Both of these mutations are what is called "duplication events" where the copying of DNA from a cell to its division (sister cell) accidentally makes two copies of part-sequences of DNA. It is believed that duplication events are responsible for the growth in how much DNA is contained in cells (although a lot is also "absorbed" from bacterial DNA, some of which is known as mitochondrial DNA). Dawkins explains these duplication events as follows :
New genes aren't added to the genome out of thin air. They originate as duplications of older genes. Then, over evolutionary time, they go their separate ways by mutation, selection and drift. We don't usually see this happening but, like detectives arriving on the scene after a crime, we can piece together what must have happened from the evidence that remains.
We all have photosensitive ("light-sensitive") cells inside our eyes called cones. Each cone is photosensitive to a small range within the visible light spectrum, for example the "green" cones being most responsive to the green part of the light spectrum, the "blue" cones being most responsive to the violet-blue end of the spectrum and the "red" cones most responsive to the orange-red part of the spectrum.

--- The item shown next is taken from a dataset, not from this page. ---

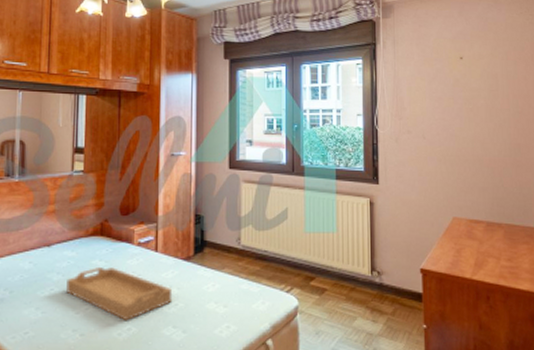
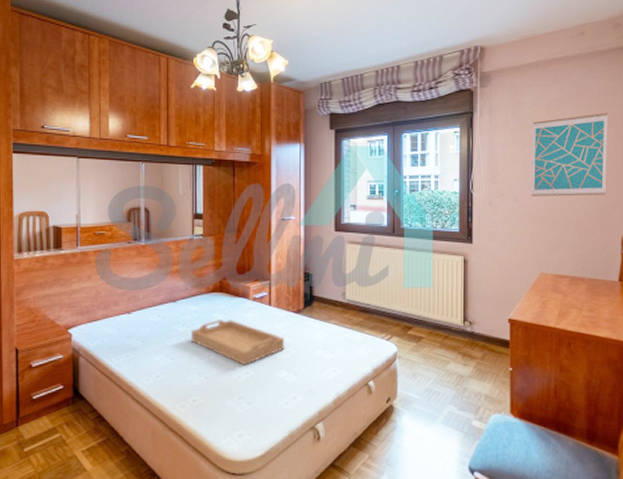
wall art: none [438,46,519,134] -> present [531,112,608,196]

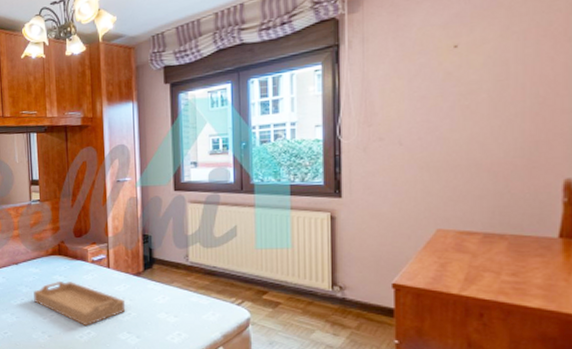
wall art: present [531,112,608,196] -> none [422,21,540,138]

At one stage, the ancestor species of humans (and many other related species) was only dichromatic, sensitive only to two distinct colours (green and blue). Many mammals today are still only dichromatic. However humans became trichromatic (sensitive to three colours, red green and blue) as a result firstly of a duplication event, where the gene responsible for cones seeing green was duplicated, so that there were two "green" genes, as well as the one "blue" gene. Then through a gradual process of mutation and natural selection, one of the duplicated "green" genes mutated so that the range of its photosensitivity shifted along the visible light spectrum, so that the cones it generated were now no longer (as) sensitive to green, but became more sensitive to the colour in the middle of its new spectral range, red.

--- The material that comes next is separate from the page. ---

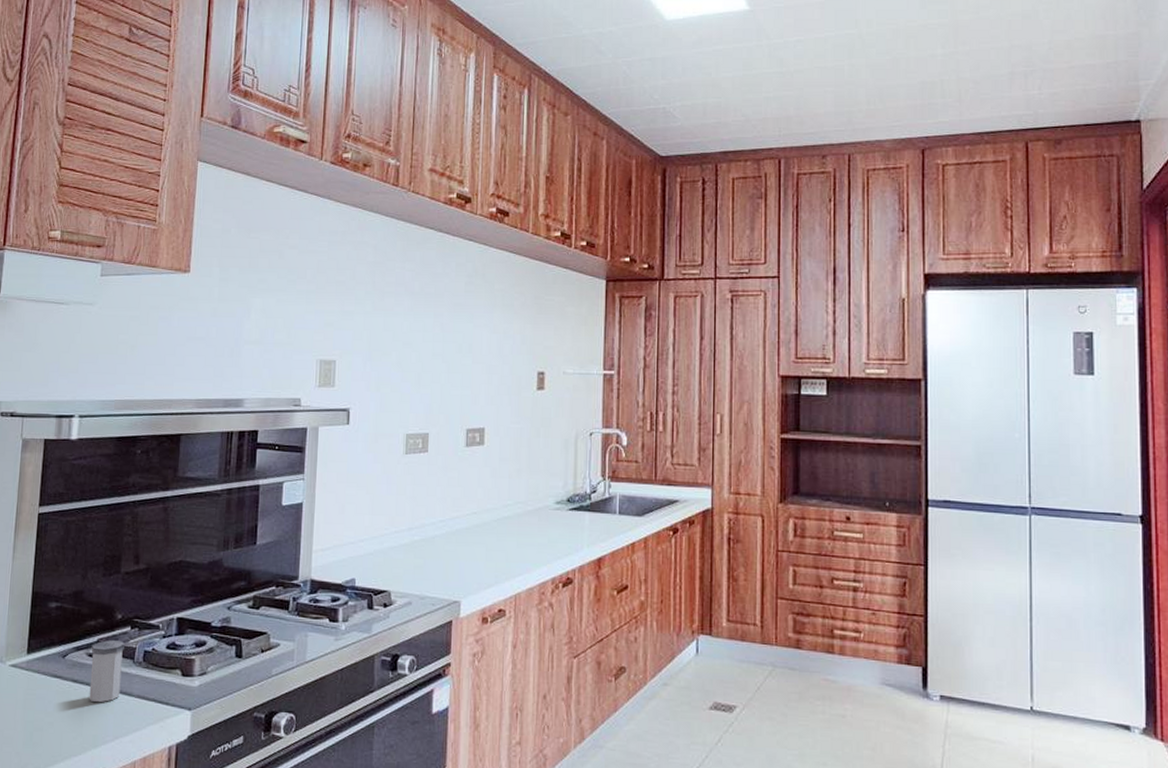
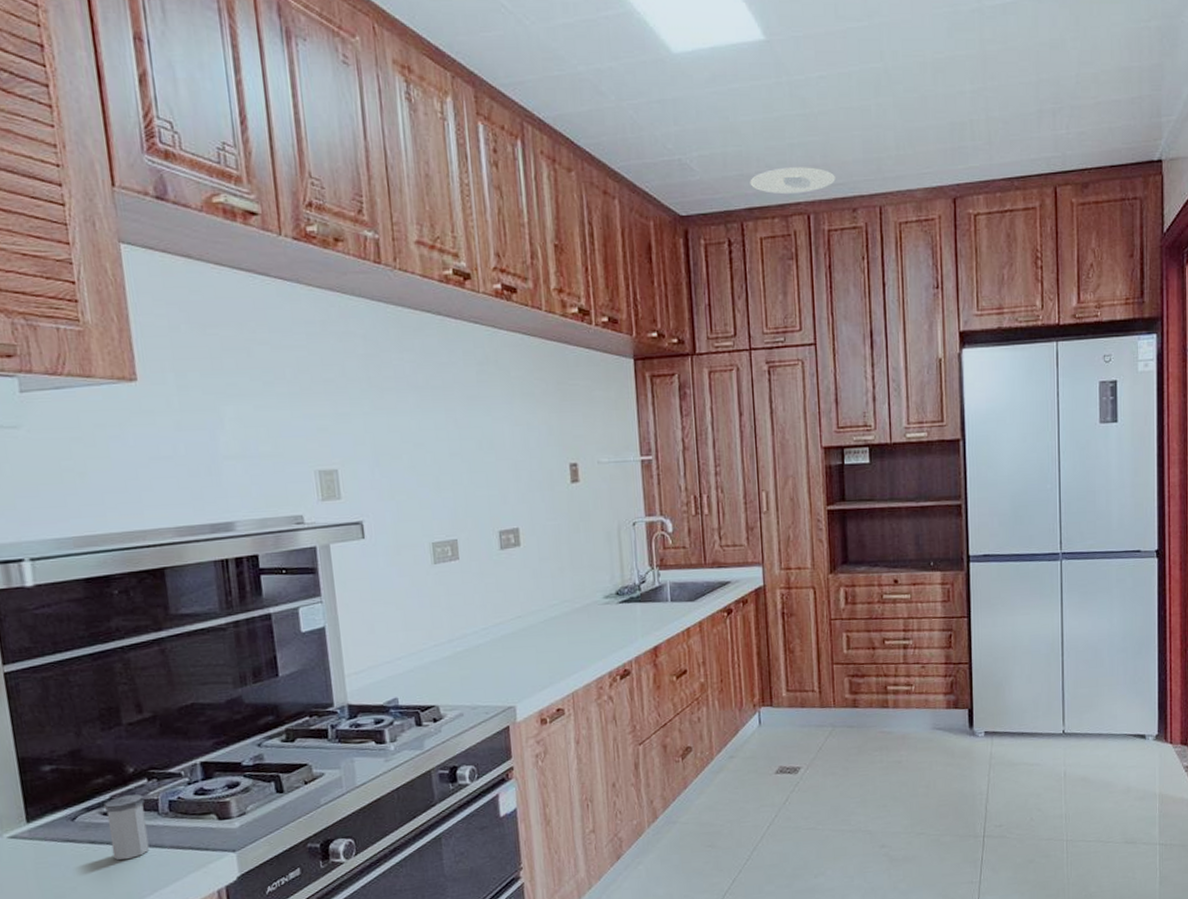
recessed light: none [726,117,807,141] -> present [750,167,835,195]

All of this information is detected through a combination of the molecular clock and inspection of the DNA sequence of humans and related animals. The actual genetic information is all present in the genome itself, requiring only smart detective work comparing the human genome to similar species to detect approximate dates of these events.
* Think about it - if a certain event has 1 in x change of occurring, then the chance of it happening to two is 1 in x squared.